There is "ongoing communication" with the Ministry of Interior, Electoral Commission and security apparatuses to implement the plan, he told Diyaruna.

"Police personnel will be responsible for securing the polling stations as well as areas and roads leading to them," he said.

The army and intelligence services will support the police by deploying in the vicinity of the province's 460 polling stations and fending off any threats, he said, as well as providing air cover and emergency response to any incidents.

Pre-emptive operations

Iraqi forces have stepped up pre-emptive strikes against ISIS remnants in recent weeks to thwart any potential plans to target the elections, al-Attiya said.

"In recent weeks, we have conducted large-scale search operations in different areas and managed to detain no less than 30 individuals wanted on criminal and terrorist charges," he said.

Weapons and ammunition caches also were destroyed during these raids.

On Sunday (May 6th), Iraqi forces arrested two "dangerous terrorists" in Diyala province, one of whom is the "administrative officer of wilayat Diyala", said ministry of defense spokesman Maj. Gen.
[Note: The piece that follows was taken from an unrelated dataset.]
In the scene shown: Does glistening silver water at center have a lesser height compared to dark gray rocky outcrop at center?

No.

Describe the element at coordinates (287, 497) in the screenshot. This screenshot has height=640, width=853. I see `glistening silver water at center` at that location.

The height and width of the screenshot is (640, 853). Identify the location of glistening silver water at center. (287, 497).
Tahseen al-Khafaji.

He was arrested by forces from the Directorate of Military Intelligence and led them to a hidden cache of large quantities of weapons and equipment, al-Khafaji told Diyaruna.

Security forces have undergone additional training to boost their level of preparedness and enhance their ability to protect the elections, al-Attiya said.

ISIS's latest threats to target the elections merely serve "to incite fear", he said.

"Terrorist elements are now too weak to mount any significant attack," he said, stressing that "security forces are up to the task and will not give terrorists the opportunity to achieve their goals".

ISIS’s threats are nothing but "an act of desperation", said Ninawa provincial council member Khalaf al-Hadidi, pointing out that the group "is part of the past" and is only left with its empty propaganda.

"Our troops are well prepared to protect the elections according to a well thought out plan," he told Diyaruna, adding that the 125 main voting centres in Ninawa will be surrounded by "two security belts".

"The first consists of the local police and the second of the army," he said.

Passageways have been opened to facilitate access to the polling stations and checkpoints are in place to prevent any security breaches, he said, noting that security forces will remain outside the stations throughout the voting process.

'Brighter future' for Iraq

Anbar province is "fully prepared" to hold the parliamentary elections, provincial council member Naeem al-Koud told Diyaruna.

The security plan for the province includes pre-emptive operations to clear the Anbar desert of remaining ISIS cells, and enhancing border security to prevent any infiltration attempts from Syria, he said.

Security forces are on high alert in Anbar cities and towns, he said, "with patrols and checkpoints in place, as well as surveillance operations and investigations to find sleeper cells".

"Security preparedness for the elections has been achieved in terms of equipment and forces," he added, noting that security forces have received training on how to deal with emergencies and respond to any threat.

"The upcoming elections will paint a brighter future for the country," al-Koud said, stressing that ISIS will not be permitted to turn the clock back, and "Iraqis will march forward to build their democracy".